L’attesa per il nuovo full-length è altissima … così terminavo la disamina di “
Magick rites and spells”, ristampa arricchita del primo
Ep dei
Psychedelic Witchcraft, e oggi che “
Sound of the wind” è finalmente al cospetto del mio avido apparato
cardio-uditivo non posso che ratificare l’affermazione che i fiorentini sono tra i migliori patrocinatori del cosiddetto
occult-rock, e questo nonostante l’affollamento recente del settore, una circostanza che di norma non aiuta né la qualità dei prodotti né la spontaneità degli interpreti.
Una superba cantante come
Virginia Monti, dotata di una laringe inquietante e maliosa (e di un aspetto estetico altrettanto affascinante … il che non guasta …), musicisti di notevole sensibilità e tecnica e una rafforzata consapevolezza in termini di
songwriting fanno di questo nuovo albo targato
Listenable Records un ammaliante grumo di cupo e acido misticismo sonico, impregnato di una forza espressiva e di una disinvoltura che solo chi domina la materia con la “giusta” cultura può ostentare a tali livelli.
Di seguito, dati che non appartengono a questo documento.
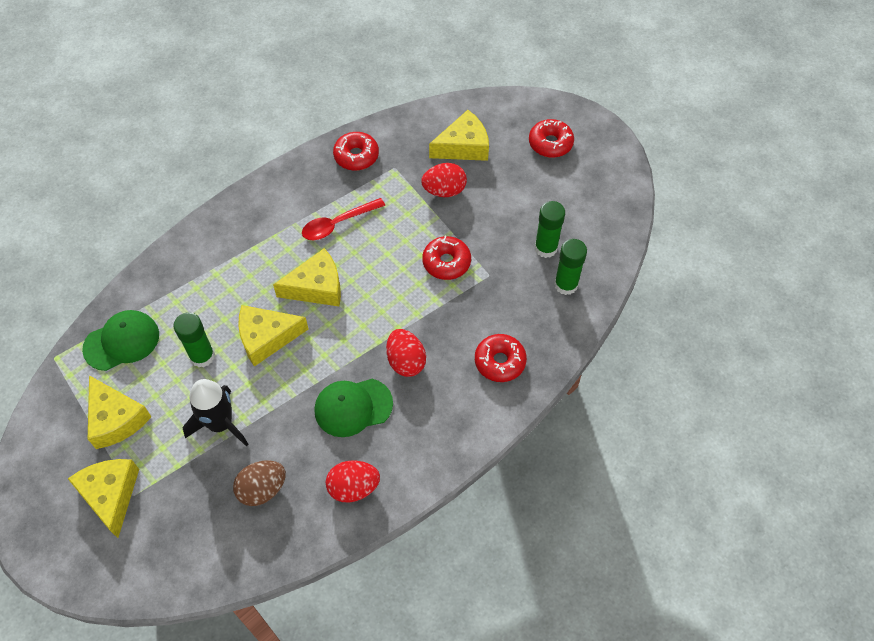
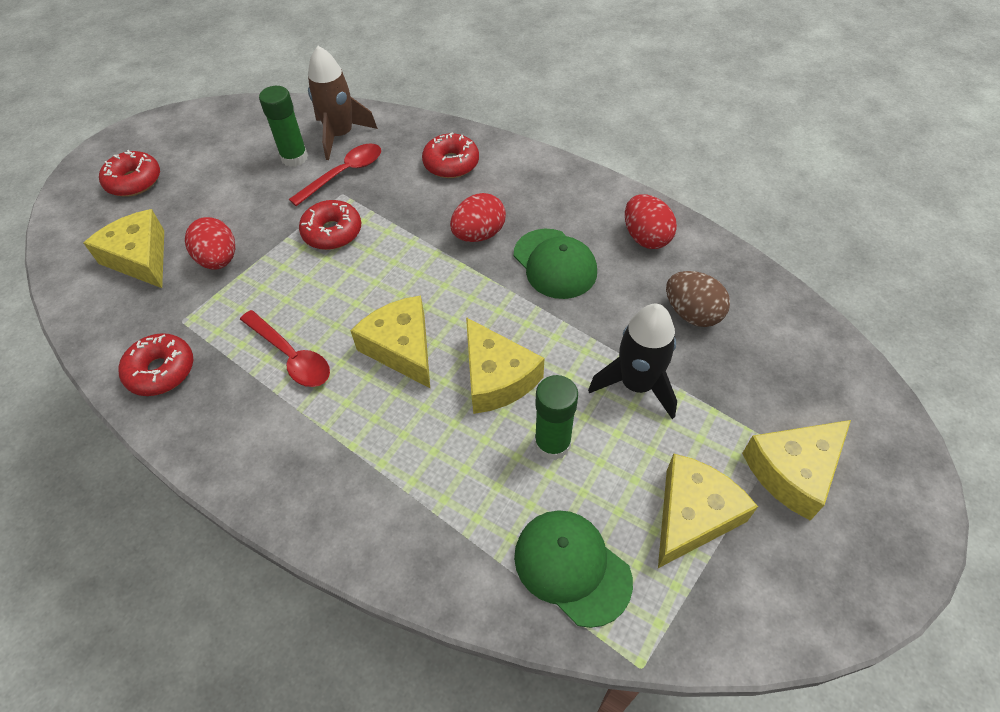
camera: 105 degrees left, 5 degrees down
(513, 280) = (344, 174): none -> red spoon
(566, 285) = (340, 135): green glue stick -> brown rocket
I richiami a Led Zeppelin, Black Sabbath, Coven e Jefferson Airplane, abbastanza consueti per il genere, nel programma del disco s’intrecciano con innata naturalezza e s’inseriscono con misura in dieci frammenti in note capaci di evocare una grande quantità d’immagini, solcando nebbie, brezze, oscurità e scosse elettriche, in una girandola “vera” d’intense emozioni.
L’arcana
intro “
Maat” schiude a fatica le pesanti porte della torva “
Lords of the war”, mentre con la cinematografica “
Wild we go” le melodie si fanno più avvolgenti e seducenti, un attimo prima che la
title-track materializzi davanti agli occhi la sgranata figura di un celebre
Coniglio Bianco intento a scorazzare nei nostri sensi ormai completamente soggiogati.
I riflessi
Hendrix-iani di “
Turn me on” garantiscono taumaturgici fremiti di soddisfazione, la grinta di "
Rising of the edge” coinvolge fin dal primo contatto e l’organo di "
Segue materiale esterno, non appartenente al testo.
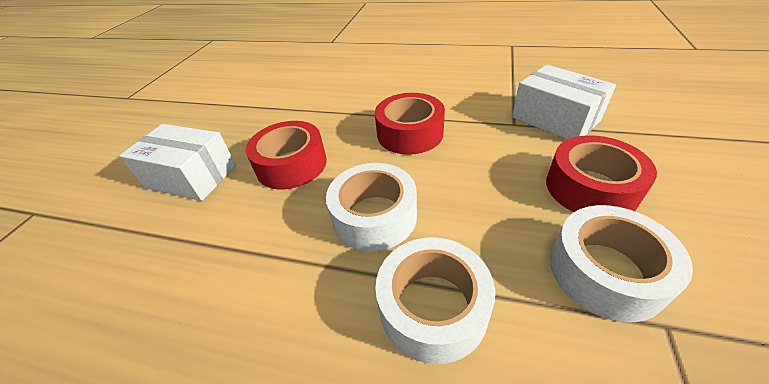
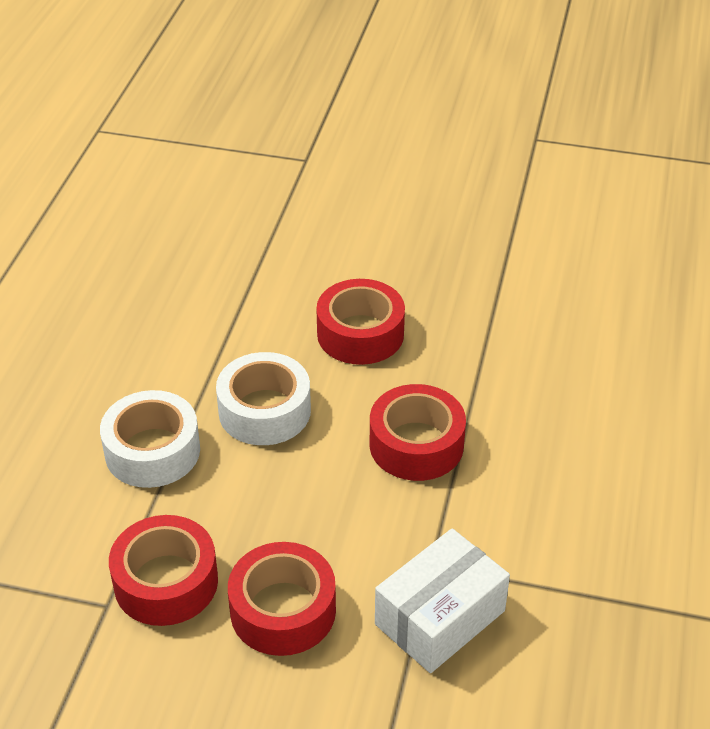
camera: 85 degrees right, 0 degrees up
(191, 176) = (348, 254): white box -> none
(605, 271) = (166, 582): white tape -> red tape

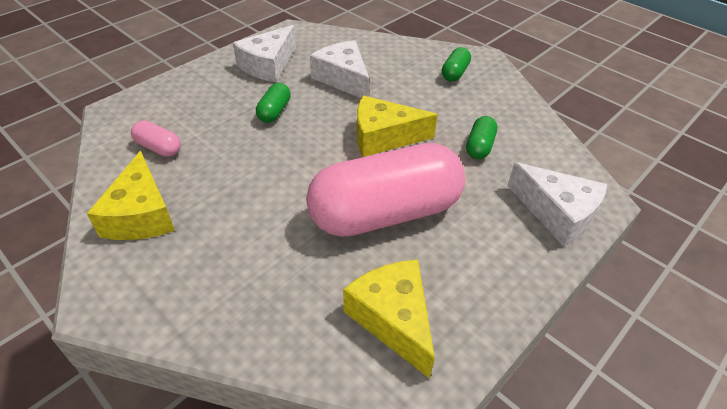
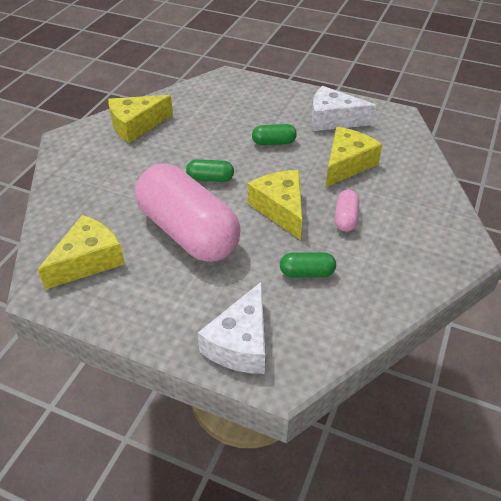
camera: 70 degrees right, 0 degrees up
(159, 148) = (200, 108): pink capsule -> pink capsule (345, 218)
(343, 79) = (347, 164): white cheese -> yellow cheese
(455, 73) = (418, 233): green capsule -> green capsule (210, 178)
The warrens” squarcia le palpitanti caligini del brano senza lasciare scampo all’astante.
I
fans di Blues Pills e Pristine, infine, non potranno davvero rimanere indifferenti di fronte alla voluttuosa "
Sin of mine”, quelli dei Doors proveranno un “brividino” per le atmosfere dilatate della deliziosa "
Let me be myself” e tutti gli estimatori della buona musica, una volta sfumato l’epilogo strumentale “
Horizons”, si troveranno, ne sono certo, a magnificare “
Sound of the wind” per quello che è, ovvero una lucida e vivida dimostrazione di come talento e ispirazione siano ancora armi invincibili per sconfiggere ogni eventuale forma di retorica e di artificiosa nostalgia.
L’attesa è stata ampiamente ripagata … sentitamente ringrazio.